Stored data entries
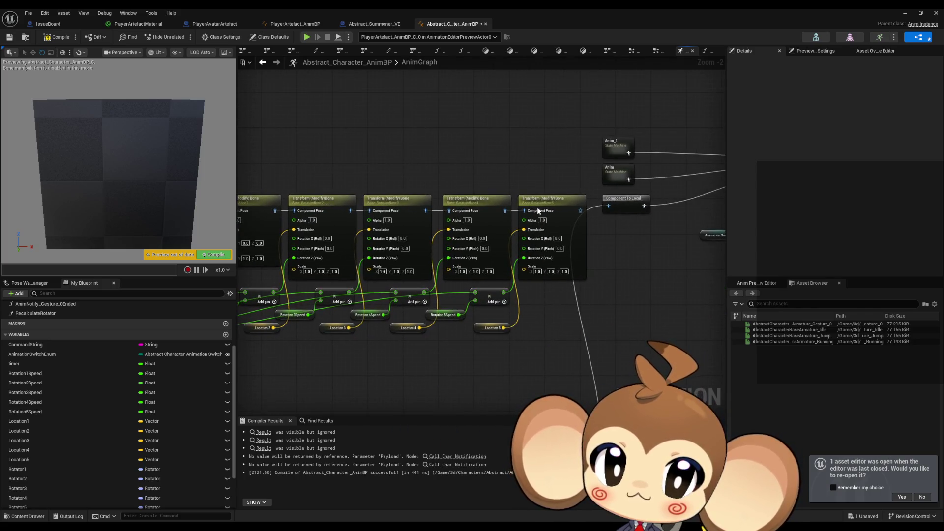
drag(580, 211, 608, 207)
Select the old split rotator node near the Recalculate Rotator call.
mouse_move(286, 182)
mouse_down()
mouse_move(335, 169)
mouse_move(351, 151)
mouse_move(547, 316)
mouse_move(491, 310)
mouse_up()
drag(236, 266, 335, 276)
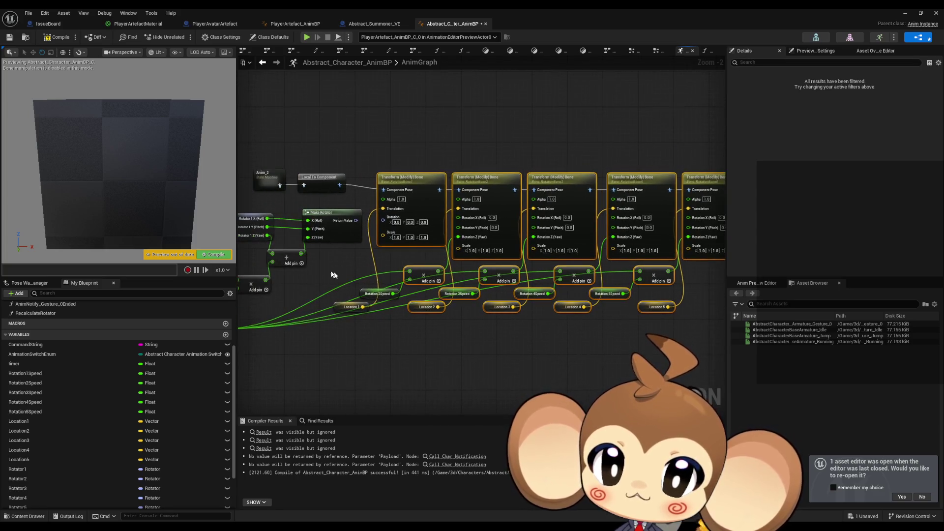
click(369, 154)
drag(369, 154, 465, 173)
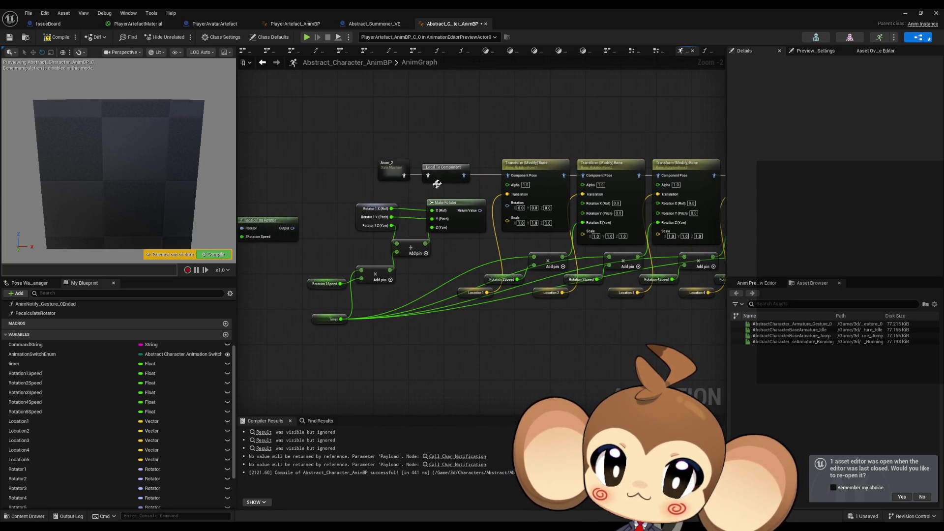
drag(315, 214, 387, 208)
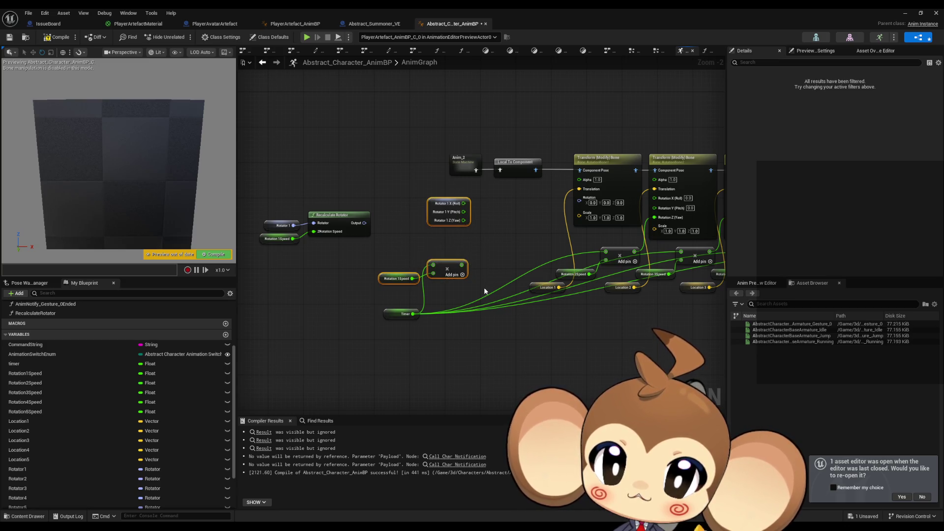
click(441, 220)
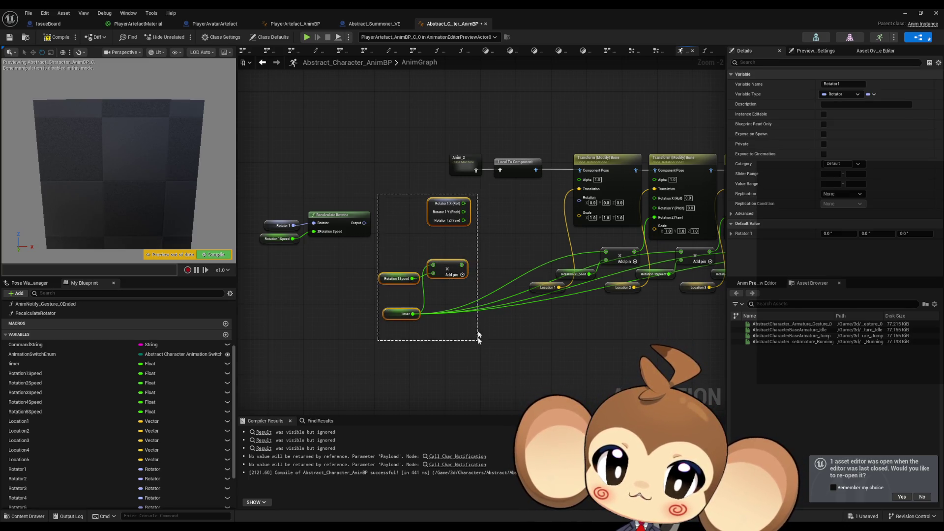
Delete the old rotation math nodes and feed Recalculate Rotator's output into the first bone's Rotation.
drag(468, 284, 476, 337)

● TASK INSTRUCTIONS
Reproduce nothing but the lines that run from the line containing "drag(369, 154, 465, 173)" through the last line of the records, inclusive. Omit the pictures.

● EXPECTED OUTPUT
drag(369, 154, 465, 173)
drag(315, 214, 387, 208)
click(441, 220)
Delete the old rotation math nodes and feed Recalculate Rotator's output into the first bone's Rotation.
drag(468, 284, 476, 337)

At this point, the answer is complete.